[Writer's Choice] Korean victims of Atomic Bombing still suffering from its effect!
Yumi Kim , July 25, 2019, 4:33 p.m.
More than 2,200 Korean victims of the atomic bombs dropped on Japan are still alive today and many of them ― and their children ― have suffered from health issues and discrimination, according to a government report.
The Ministry of Health and Welfare revealed the information on April 25 after completing its first nationwide survey of victims, more than seven decades after the United States dropped atomic bombs on Hiroshima and Nagasaki in 1945.
The bombings and radiation afterward killed 40,000 out of the 70,000 Koreans who suffered from the attacks, the report says. About 23,000 survivors returned to their homeland and 2,283 are still alive, most of whom (roughly 70 percent) live in the Gyeongsang provinces.
Based on National Health Insurance Service data, the ministry said the victims who were exposed to radiation show a much higher rate of cancer and rare diseases. For example, the number of prostate, gastric and colorectal cancer patients per 100,000 male bomb victims between 2013 and 2017 were 9,833, 4,621 and 4,327, respectively, in comparison with 1,465, 1,435 and 1,270 per 100,000 other men in the same age groups.
However, given that various factors, such as income levels and occupations, can affect health conditions, the ministry said it needed further research to prove the link between the diseases and the bombings.

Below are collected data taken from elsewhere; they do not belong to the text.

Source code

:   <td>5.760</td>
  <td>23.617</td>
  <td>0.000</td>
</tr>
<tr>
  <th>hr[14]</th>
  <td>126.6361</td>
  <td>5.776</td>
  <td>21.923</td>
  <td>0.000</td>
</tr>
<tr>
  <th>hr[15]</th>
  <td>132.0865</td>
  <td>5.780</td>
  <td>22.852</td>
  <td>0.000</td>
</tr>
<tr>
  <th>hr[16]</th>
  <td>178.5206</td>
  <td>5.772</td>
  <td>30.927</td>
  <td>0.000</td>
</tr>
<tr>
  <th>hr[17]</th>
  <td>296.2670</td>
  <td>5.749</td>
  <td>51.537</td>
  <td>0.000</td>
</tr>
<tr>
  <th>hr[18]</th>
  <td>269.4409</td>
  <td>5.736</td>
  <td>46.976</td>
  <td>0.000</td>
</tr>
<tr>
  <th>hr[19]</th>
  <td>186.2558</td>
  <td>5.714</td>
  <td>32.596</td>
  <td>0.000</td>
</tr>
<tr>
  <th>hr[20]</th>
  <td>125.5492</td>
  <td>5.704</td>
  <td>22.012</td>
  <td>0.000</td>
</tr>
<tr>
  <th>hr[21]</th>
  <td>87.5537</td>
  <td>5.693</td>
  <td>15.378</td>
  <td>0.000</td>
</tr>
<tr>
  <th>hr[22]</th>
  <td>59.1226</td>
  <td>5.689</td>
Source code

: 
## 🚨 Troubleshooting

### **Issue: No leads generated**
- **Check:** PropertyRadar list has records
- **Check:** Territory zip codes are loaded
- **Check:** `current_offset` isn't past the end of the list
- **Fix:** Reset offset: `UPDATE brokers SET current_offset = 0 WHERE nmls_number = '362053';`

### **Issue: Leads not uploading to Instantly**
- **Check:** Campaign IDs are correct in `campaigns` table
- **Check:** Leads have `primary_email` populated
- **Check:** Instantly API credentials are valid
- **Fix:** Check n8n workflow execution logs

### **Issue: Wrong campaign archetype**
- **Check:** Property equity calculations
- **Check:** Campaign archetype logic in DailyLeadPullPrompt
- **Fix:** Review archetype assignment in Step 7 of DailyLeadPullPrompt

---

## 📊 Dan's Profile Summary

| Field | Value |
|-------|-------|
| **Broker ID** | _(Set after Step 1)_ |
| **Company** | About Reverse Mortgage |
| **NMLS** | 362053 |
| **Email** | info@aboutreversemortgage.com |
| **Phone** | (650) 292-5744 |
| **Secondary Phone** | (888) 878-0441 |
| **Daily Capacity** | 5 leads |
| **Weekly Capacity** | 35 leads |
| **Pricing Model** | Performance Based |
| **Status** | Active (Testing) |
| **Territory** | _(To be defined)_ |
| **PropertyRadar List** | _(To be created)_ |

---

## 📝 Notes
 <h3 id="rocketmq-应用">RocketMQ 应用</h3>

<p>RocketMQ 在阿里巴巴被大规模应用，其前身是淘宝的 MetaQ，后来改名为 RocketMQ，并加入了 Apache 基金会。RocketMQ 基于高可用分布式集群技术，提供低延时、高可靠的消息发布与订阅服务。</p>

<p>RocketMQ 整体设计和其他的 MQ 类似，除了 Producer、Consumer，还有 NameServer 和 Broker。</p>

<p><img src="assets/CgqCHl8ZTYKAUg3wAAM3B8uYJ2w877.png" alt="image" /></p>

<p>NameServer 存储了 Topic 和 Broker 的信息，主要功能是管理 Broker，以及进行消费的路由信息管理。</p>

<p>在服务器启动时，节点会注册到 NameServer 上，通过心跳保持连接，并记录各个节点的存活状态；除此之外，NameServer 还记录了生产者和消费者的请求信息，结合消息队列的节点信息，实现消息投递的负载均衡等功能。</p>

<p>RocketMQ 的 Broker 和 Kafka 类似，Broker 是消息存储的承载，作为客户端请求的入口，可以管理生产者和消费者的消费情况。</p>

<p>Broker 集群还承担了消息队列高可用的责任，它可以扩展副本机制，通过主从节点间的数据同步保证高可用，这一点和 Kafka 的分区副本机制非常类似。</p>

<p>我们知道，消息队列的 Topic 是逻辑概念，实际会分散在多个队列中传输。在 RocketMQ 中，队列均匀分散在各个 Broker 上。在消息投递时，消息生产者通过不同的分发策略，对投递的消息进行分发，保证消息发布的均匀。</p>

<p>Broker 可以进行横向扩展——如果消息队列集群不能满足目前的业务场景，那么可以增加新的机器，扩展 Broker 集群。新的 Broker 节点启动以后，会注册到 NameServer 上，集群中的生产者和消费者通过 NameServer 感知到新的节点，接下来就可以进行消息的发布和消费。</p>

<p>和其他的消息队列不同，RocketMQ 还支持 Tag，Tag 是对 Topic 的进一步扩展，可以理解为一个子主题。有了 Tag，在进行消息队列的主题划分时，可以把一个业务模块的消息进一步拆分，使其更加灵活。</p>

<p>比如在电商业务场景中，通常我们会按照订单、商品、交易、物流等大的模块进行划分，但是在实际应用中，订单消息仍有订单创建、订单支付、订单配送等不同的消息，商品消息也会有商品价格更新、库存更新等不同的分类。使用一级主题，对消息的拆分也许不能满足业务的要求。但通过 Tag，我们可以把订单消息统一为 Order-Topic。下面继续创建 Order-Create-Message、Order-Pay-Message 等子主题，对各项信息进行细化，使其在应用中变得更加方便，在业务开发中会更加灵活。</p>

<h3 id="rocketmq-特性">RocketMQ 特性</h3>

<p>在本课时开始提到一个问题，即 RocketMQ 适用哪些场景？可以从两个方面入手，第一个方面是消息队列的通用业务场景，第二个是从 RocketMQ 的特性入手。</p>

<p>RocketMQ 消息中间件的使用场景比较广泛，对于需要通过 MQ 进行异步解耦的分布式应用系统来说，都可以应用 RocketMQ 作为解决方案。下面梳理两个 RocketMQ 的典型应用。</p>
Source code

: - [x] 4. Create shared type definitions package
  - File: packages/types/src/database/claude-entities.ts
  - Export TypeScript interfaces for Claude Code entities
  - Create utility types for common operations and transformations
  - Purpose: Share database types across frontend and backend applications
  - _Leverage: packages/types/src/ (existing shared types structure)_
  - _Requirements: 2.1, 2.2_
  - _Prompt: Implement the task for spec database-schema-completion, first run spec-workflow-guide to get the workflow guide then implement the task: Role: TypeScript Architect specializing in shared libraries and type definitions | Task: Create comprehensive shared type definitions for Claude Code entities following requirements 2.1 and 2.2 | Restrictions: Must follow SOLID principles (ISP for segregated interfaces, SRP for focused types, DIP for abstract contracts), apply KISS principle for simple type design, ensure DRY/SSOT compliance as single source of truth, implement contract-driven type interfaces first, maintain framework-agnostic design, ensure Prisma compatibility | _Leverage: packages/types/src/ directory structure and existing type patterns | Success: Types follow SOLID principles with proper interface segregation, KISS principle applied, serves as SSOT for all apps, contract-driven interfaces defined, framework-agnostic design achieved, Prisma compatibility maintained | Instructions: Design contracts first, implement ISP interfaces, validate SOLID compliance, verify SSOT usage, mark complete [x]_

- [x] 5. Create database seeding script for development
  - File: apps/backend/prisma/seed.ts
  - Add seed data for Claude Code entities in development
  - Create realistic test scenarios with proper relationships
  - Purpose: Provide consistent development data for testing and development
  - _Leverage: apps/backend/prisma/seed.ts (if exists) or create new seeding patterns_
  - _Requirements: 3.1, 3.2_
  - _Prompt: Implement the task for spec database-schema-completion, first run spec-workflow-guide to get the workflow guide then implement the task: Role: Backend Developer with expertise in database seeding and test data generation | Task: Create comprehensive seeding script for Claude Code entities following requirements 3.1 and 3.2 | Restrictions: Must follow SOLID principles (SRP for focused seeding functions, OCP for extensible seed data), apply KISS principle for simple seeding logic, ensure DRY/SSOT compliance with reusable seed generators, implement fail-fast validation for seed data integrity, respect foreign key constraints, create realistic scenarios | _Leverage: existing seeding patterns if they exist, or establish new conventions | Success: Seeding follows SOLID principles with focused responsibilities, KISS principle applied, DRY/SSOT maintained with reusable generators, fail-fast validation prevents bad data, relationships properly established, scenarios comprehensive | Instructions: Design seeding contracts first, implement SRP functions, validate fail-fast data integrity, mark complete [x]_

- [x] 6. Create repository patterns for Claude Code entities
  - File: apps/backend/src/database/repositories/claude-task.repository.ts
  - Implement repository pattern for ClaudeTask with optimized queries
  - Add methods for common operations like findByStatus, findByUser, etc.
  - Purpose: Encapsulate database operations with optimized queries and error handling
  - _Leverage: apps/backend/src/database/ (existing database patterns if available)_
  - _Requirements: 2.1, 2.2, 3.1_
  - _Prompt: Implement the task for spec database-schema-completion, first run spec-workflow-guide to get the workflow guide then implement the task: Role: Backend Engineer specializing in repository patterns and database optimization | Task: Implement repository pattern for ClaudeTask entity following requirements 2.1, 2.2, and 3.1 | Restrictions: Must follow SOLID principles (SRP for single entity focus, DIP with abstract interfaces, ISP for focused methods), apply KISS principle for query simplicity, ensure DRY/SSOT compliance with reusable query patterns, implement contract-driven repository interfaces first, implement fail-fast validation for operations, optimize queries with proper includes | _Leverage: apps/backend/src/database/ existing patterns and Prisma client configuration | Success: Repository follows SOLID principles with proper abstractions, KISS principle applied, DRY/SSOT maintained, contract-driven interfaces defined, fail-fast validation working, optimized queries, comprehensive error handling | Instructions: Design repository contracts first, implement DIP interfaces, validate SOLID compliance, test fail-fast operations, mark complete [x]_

The survivors' children said they have also suffered from physical and mental problems. In a survey, 8.6 percent said they had physical disabilities and 9.5 percent said they had experienced some form of discrimination.
"The ministry will conduct additional research this year to estimate the health conditions of the survivors' children and come up with plans to help them," an official said.
The survivors were unable to receive government benefits until the 1990s, when the Japanese government offered to set up a humanitarian fund, which was used to build a nursing facility in Hapcheon, South Gyeongsang Province. In 2017, a museum dedicated to the survivors was opened next to the facility after the Korean government agreed to cover the costs.